China has their own anti-intellectual streak. In 2010 the Nobel Peace Prize was awarded to Chinese writer Liu Xiaobo who was, and still is, imprisoned by the Chinese State for ‘inciting subversion.’ Nearly the entirety of his writings might be boiled down to the simple phrase, “think for yourself;” and he was imprisoned, and remains in prison, because that’s exactly what he told people to do.
Fascinating that an unwillingness, or inability, to think for oneself might be at the very heights of both the Chinese political system and the American political system… Perhaps we’re not so different after all?
Christopher says
I actually prefer SCOTUS Justices to consider each case on it’s own facts and merits rather than start with an ideology and back up from there.
petr says
… but not particularly a fit response to what I wrote. A justice who does so ‘consider each case on its own facts and merits’ (and, one hopes, the law) will not be so predictably at the whims of this or that prevailing wind. Stephen Breyer is probably the closest thing we have to just such a justice and he’s not ever been considered ‘swing’. I think Souter fit that mold also.

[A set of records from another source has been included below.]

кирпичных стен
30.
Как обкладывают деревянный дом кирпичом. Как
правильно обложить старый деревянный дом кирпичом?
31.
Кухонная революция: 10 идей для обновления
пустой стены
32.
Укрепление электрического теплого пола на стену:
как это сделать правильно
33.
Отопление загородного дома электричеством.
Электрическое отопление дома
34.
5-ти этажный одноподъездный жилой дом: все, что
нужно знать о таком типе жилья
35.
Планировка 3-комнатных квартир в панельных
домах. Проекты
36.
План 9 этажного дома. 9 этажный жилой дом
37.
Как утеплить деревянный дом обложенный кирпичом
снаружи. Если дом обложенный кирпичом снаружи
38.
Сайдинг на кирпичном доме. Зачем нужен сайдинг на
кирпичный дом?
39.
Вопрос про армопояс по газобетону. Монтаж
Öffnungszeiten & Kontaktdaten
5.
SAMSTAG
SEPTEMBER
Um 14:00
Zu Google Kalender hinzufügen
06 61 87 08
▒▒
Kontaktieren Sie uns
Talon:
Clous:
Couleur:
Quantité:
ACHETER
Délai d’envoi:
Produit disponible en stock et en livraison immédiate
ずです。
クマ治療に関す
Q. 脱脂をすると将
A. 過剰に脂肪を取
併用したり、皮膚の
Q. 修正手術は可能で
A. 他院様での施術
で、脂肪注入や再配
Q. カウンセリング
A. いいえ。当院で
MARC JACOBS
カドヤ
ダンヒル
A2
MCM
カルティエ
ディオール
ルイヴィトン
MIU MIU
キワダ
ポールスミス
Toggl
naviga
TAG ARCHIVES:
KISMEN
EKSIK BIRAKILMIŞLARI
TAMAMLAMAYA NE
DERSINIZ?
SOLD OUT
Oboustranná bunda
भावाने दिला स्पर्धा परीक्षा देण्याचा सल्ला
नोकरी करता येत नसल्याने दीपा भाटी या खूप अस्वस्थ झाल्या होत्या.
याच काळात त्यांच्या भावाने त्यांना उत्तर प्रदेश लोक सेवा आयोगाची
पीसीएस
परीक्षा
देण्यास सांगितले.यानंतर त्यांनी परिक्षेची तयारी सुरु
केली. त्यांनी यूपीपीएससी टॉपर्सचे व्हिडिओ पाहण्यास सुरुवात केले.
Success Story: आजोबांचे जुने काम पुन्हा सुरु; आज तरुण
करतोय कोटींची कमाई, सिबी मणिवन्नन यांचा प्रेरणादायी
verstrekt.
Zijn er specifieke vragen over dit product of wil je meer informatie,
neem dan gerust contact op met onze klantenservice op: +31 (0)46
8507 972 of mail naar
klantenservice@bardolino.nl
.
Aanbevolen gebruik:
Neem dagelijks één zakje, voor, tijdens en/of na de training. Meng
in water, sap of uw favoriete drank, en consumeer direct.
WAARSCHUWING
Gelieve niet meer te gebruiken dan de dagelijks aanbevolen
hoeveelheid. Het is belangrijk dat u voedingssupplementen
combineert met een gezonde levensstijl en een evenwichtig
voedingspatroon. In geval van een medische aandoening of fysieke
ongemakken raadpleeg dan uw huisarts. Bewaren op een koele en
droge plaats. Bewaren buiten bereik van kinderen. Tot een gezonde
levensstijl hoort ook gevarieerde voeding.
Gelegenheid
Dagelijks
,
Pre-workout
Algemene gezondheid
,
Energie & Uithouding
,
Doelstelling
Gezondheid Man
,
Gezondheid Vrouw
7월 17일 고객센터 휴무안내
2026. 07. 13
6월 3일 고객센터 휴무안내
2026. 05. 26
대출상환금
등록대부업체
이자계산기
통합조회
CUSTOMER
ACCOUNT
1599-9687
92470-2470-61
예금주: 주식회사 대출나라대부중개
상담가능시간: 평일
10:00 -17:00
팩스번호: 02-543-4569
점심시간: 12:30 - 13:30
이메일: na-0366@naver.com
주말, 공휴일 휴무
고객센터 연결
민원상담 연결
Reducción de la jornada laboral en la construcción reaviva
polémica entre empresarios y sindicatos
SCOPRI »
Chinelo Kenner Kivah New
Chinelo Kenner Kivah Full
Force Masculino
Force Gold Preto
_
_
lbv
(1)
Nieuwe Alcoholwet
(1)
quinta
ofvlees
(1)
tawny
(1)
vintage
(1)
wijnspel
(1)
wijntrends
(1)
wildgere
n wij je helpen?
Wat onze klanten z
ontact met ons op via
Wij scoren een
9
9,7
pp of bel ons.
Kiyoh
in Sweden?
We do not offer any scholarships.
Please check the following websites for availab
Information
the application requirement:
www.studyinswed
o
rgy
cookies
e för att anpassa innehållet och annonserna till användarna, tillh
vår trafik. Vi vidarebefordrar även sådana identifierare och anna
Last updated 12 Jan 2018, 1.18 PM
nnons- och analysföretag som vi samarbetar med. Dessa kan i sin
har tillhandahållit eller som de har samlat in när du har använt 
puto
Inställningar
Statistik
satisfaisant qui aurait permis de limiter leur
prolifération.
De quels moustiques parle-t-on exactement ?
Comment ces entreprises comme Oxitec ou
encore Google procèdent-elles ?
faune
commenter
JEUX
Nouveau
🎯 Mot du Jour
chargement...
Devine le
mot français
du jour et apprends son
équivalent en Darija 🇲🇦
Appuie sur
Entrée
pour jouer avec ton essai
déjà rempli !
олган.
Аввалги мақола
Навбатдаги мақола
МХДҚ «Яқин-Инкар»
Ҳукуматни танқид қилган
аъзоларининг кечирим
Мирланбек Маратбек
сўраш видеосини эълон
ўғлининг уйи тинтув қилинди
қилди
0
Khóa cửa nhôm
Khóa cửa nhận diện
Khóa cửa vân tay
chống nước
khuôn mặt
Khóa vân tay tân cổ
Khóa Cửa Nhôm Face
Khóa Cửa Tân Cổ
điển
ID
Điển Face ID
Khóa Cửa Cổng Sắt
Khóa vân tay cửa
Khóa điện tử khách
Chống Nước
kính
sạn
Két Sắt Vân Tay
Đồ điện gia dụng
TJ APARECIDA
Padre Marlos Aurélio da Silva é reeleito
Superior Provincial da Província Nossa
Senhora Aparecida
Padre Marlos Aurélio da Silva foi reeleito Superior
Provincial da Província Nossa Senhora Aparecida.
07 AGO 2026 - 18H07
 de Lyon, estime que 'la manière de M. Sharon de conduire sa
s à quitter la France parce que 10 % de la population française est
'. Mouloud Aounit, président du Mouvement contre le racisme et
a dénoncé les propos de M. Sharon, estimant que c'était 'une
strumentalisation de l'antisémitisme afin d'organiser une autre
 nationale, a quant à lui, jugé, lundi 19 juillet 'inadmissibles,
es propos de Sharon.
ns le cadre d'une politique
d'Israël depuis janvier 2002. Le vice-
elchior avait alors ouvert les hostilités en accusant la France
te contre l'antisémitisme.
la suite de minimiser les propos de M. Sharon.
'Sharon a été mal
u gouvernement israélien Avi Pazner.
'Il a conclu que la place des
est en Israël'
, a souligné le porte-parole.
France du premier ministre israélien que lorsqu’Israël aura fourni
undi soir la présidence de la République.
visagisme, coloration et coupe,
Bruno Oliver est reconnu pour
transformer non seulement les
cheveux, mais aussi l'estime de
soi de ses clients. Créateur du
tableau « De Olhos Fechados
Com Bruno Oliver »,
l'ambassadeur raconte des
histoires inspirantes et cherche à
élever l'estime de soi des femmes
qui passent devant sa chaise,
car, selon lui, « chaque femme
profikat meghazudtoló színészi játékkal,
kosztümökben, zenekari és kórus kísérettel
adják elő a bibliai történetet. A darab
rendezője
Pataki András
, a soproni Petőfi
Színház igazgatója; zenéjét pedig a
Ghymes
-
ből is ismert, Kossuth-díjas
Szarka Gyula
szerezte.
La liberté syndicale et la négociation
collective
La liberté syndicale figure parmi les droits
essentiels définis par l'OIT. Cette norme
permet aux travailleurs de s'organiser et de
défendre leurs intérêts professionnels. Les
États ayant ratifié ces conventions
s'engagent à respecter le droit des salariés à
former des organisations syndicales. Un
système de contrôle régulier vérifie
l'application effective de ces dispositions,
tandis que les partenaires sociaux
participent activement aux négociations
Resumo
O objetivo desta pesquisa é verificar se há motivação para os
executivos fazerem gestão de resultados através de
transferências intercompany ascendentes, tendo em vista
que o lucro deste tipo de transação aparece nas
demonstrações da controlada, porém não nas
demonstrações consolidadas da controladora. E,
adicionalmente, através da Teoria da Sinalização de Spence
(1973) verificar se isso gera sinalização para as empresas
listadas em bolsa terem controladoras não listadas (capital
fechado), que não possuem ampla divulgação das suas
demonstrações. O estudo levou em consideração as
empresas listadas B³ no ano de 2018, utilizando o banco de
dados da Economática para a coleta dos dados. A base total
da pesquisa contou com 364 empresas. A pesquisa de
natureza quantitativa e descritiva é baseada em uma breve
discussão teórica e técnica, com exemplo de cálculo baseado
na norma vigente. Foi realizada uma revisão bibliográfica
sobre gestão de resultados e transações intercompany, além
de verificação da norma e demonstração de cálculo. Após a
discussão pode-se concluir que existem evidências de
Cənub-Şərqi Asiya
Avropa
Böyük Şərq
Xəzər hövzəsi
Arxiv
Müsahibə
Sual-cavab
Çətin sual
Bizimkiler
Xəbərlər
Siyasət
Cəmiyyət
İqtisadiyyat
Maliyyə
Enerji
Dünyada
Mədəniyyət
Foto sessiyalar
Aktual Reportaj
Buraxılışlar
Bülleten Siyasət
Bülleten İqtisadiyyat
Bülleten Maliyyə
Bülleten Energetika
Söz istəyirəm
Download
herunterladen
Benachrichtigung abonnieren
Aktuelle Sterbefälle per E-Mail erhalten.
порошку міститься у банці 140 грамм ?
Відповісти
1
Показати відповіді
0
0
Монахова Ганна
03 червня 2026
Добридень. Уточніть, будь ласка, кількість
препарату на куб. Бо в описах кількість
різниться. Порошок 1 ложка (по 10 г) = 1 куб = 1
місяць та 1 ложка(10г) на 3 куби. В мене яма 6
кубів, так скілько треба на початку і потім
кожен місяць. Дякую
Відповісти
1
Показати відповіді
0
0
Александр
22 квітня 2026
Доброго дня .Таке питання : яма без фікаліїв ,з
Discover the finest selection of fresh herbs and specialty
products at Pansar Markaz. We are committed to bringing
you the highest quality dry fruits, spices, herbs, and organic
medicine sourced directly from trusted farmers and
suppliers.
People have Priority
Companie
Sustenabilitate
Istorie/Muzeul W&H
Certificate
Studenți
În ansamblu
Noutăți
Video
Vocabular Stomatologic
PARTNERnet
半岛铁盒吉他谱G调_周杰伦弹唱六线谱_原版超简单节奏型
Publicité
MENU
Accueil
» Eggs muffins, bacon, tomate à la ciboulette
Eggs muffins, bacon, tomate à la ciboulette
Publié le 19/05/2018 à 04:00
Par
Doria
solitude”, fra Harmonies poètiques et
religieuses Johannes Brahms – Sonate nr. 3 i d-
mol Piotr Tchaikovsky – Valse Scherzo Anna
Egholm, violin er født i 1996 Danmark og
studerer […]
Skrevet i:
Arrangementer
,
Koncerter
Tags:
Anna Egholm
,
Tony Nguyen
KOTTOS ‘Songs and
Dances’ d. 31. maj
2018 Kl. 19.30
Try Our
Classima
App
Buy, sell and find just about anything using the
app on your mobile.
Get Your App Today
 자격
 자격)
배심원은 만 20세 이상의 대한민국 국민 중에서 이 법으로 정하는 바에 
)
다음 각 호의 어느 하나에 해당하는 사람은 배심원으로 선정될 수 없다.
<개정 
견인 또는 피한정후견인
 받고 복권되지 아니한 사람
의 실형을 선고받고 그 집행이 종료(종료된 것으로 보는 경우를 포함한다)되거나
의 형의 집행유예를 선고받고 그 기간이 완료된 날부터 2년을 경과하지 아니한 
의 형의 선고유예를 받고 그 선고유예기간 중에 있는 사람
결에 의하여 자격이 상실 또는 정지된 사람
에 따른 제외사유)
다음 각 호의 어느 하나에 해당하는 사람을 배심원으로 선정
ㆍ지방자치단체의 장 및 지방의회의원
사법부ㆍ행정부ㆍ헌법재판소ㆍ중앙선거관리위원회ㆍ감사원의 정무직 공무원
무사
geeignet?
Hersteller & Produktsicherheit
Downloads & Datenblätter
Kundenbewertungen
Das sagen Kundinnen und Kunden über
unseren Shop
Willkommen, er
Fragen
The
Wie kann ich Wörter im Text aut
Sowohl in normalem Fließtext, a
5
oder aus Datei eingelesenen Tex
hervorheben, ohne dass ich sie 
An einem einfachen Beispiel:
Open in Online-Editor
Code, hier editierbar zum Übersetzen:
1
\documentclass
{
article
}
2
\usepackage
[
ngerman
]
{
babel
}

But the idea of a ‘swing justice’ — and the notion that one justice particularly and predictably fills that role — is predicated not upon the intellectual abilities of that single justice and/or his/her reading of the law, but upon the affinity that particular justice might have, for a variety of reasons, for other peoples thinking. Where he/she stands in comparison to others is the length and the breadth of the ‘swing’ not the judges particular legal acumen…
Peter Porcupine says
To me, the problem with trying to continually reimagine the text of the law is that you wind up contorting the text in such a way that it becomes like situational ethics – which often degrades into no ethics at all.
But like you, I am concerned with a school of thought that values current expediency over intelligent reason for while it might benefit you today today, it can easily be used against you tomorrow.,
petr says
I fear you missed the point, even as you demonstrate it…
While It is true that the actual word ‘privacy’ appears no where in the actual text of the actual constitution. The actual words “The right of the people to be secure in their persons, houses, papers, and effects, against unreasonable searches and seizures, ” might actually serve as an actual, and effective, definition of the word ‘privacy’. That’s not ‘situational ethics’, that’s just ‘clarity’.
The world, you see, continually re-imagines itself…. sometimes becoming more chaotic… at other times winding up more succinct. We’re just along for the ride.
I am no more concerned with ‘current expediency’ than I am with the politics on Neptune and I believe current intelligent reasoning as capable as that of the founders… if rare. I think Scalia valued originalism because he made much of the founders intellectualism and acumen and because more than just the founders ratified both the actual constitution and the subsequent amendments… but also, maybe, because he didn’t have the regard for his fellow intellectuals ability to think for themselves, and maybe even himself, that I might do. Or, put another way, might not Scalia have said, “we’re maybe not capable of amending the document, so let’s not even try.” That’s a perspective, maybe, what comes with proximity to Clarence Thomas.